Ce passage réussi lui inspire l’idée de bâtir en décembre 2011 l’«Association orientale pour le développement» en dépit de quelques hésitations manifestées par son entourage immédiat. «Il faut dire que cette institution n’aurait pas pu voir le jour sans le soutien inébranlable de mon époux, ma sœur Jamila et ma chère amie Soumia Kassmi…».

«Les débuts furent difficiles, mais un voyage de mille lieux commence toujours par un premier pas, comme le dit l’adage», déclare notre modéliste.  Il faut dire qu’au début, elle s’est heurtée à une certaine résistance passéiste qui s’explique par la présence d’une mentalité refusant l’innovation. «Les anciennes coutières refusaient de prendre part à nos défilés de mode, alors que les jeunes modélistes avaient délaissé complètement ce patrimoine traditionnel. C’était un véritable dilemme», note-t-elle.

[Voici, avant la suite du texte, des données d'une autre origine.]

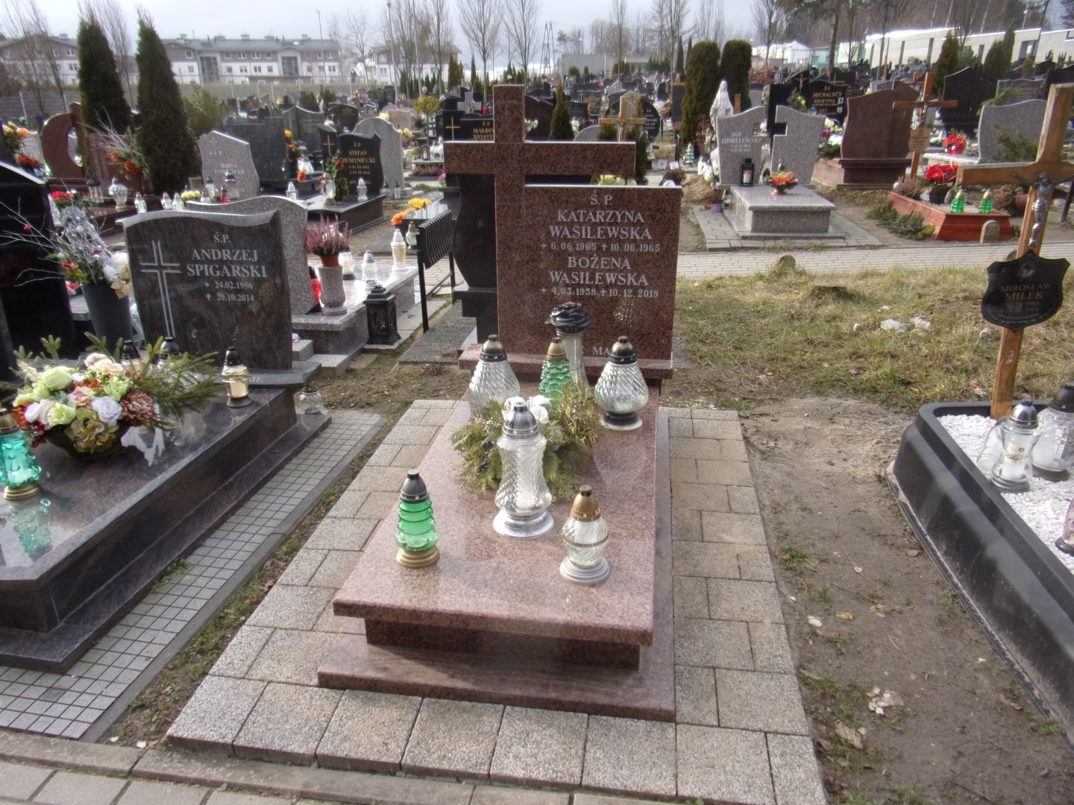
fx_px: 745
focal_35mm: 24
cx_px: 537
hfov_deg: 71.6
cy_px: 402
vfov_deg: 56.8
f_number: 3.3
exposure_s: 1/240
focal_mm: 4.3
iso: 80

Connu pour son esprit de challenge, elle organise en 2014 un défilé de mode au niveau régional. Elle y expose tous les habits traditionnels de l’oriental et donne une place de choix à la blouza.

«Cet habit a vu le jour à Oujda depuis des siècles, avant même de s’exporter en Algérie. C’est une composante fondamentale de notre identité. Quand je contemple ce vêtement, cela me rappelle ma mère, ma famille…Bref, ça provoque un sentiment de nostalgie dans mon for intérieur. Et je suis davantage animée par une grande motivation de le faire renaitre encore une fois…», confie-t-elle.

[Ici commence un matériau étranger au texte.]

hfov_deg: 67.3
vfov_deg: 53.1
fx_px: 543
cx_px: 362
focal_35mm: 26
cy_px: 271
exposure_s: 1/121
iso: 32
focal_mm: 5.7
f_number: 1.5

Des efforts, enfin récompensés

Selon notre interlocutrice, la région regorge  de plusieurs modèles de ce vêtement ancestral. Comme première étape, elle a mobilisé toutes les anciennes coutières de la région dans une coopérative. Le but escompté étant de compiler leur savoir-faire tout en leur inculquant les nouveautés du métier, que ce soit en matière de stylisme ou de modélisme. Ce qu’on appelle dans le langage moderne le «Knowledge management», laisse-t-elle entendre.

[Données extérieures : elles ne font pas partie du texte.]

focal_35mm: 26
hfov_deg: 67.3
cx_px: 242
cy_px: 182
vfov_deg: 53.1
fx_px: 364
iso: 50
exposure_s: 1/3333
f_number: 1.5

L’aura de la fille de l’Oriental va encore prendre de l’ampleur en 2015. Elle organise, notamment à l’échelle nationale la 1ère édition du festival blouza en y associant toutes les régions du Royaume. En 2016, ce festival prend une nouvelle orientation, puisque différents modélistes et designers représentant des pays africains sont appelés à prendre part à cette manifestation artistique.

Le festival s’élargit davantage en 2017. Il est marqué par la participation des pays du Sud de la Méditerranée, en l’occurrence l’Espagne et le Portugal, outre la Guinée-Bissau. Durant la même année, ses efforts sont enfin récompensés; elle décroche le premier prix National des Meilleurs Artisans (catégorie : l’habillement-accessoires). Sa coopérative est également désignée en tant que meilleure association. Ce qui lui vaut le soutien de la Fondation Mohammed VI. Une véritable consécration!

La gardienne de la Blouza Oujdia doit sa réussite à sa vision de la vie. «La vie doit être affrontée avec optimisme et détermination et ce, en faisant preuve d’un esprit de défis, sinon on risque de rater le départ», conclut-elle.